I don't fit that mold, that's for sure. Never wanted kids, don't have any and since 40 hit me, I KNOW I made the right decision (for me!). There was a time, when I truly enjoyed being single and explored alot, now, I've sort of calmed down. I say "sort of" because despite the husband I still have a wandering eye. As I'm getting older I'm turning into a "cougar lady" (if that's the expression), so maybe that's why our peaks our different, but then again, I've always felt that way... so... Enjoy your time alone, that's all I have to say!
When it comes to love, life and sex women always sound as if they're about to die if they can't have a little bit of it all. I don't know, men just have it easier. Nothing more to say, really. Alls I know is that I'm one to save my oats for the right field, I don't just throw seeds about to see what lands.. or should I say to see what sticks?
sarah - blueberry vodka. yum. i'm a little off booze for the moment, tho.
ax - i hope that makes sense to someone.
dad - all the boyfriends have been older. and some of them have been extraordinarily immature. i don't trust age anymore.
jahooni - it's an enviable position. a kid for me at this juncture would call for a big fat spin of the ol' twister arrow. if you catch my drift.

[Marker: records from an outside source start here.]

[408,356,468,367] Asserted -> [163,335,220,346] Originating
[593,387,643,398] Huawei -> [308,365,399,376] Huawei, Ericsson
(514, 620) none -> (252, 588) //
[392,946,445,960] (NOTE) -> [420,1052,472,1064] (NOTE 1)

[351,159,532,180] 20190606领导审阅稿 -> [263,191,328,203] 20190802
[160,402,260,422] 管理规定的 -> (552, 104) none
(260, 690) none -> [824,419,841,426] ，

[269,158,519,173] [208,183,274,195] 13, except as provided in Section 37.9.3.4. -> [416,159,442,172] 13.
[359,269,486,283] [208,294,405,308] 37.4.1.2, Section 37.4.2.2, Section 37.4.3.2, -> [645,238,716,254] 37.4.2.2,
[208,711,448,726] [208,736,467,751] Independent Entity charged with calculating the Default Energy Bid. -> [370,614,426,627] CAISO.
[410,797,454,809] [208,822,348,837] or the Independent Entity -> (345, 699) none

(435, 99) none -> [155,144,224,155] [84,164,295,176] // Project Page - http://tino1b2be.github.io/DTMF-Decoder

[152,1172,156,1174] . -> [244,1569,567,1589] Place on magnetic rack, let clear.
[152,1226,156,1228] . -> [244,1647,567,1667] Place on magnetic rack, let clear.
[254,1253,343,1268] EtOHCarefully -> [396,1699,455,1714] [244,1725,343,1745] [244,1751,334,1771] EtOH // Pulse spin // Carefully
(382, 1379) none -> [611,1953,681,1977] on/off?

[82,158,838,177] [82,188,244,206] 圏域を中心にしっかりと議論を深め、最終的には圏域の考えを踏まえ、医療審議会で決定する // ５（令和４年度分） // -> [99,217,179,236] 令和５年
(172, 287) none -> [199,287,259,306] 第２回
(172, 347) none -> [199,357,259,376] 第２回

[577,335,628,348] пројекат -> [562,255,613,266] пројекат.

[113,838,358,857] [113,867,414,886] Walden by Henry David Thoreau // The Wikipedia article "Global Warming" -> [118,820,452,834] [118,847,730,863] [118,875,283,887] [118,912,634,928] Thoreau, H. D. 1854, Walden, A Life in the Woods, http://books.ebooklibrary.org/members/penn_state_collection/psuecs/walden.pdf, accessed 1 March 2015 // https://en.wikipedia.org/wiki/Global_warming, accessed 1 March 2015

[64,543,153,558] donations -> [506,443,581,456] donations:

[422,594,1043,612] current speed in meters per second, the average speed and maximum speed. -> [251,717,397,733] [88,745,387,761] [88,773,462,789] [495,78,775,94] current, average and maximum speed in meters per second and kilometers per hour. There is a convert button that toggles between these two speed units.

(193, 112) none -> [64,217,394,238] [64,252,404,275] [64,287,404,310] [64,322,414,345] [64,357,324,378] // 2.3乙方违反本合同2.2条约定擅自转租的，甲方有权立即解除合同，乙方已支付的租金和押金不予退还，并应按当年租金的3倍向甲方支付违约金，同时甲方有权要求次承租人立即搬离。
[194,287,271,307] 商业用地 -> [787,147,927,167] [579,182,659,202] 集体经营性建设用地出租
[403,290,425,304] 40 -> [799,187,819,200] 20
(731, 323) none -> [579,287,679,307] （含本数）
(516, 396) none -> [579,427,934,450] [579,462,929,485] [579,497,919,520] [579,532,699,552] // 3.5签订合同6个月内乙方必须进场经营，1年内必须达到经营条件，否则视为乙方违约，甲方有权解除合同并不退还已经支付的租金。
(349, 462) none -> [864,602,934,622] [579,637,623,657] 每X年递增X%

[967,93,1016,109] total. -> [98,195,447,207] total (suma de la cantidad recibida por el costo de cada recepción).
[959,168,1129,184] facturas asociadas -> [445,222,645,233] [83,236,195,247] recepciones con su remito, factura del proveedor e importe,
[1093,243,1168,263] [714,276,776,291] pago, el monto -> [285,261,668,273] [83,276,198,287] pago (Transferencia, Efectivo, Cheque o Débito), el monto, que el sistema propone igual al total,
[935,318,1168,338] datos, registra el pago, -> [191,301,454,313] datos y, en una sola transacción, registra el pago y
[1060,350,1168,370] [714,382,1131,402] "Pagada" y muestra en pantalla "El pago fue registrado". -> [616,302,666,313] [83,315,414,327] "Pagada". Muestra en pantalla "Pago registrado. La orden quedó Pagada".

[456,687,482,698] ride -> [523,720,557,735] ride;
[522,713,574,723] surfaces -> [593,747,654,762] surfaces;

mary - i know huh. i say ditto to your whole damn comment.
fro - go on with yourself now, you young thing.
mummy - step off hippie!
stinkypaw - don't you lose that wandering eye...that's how you'll know you're not dead.
or - that's fucking disgusting. i feel like you should buy me breakfast now.
It's a date.
Any ramblings fueled by blueberry vodka tonics are null and void. Null, I tell ya.
Blueberry? Really? Yeeeesssh...
Holy shit, woman! Be calm! You're only 28!
But it can't be 30 for a woman, can it? I thought it was 40. I was holding out for 40!!!!
No. No. I won't believe it's 30. I just simply won't. It's got to be 40 or I'm not playing any more.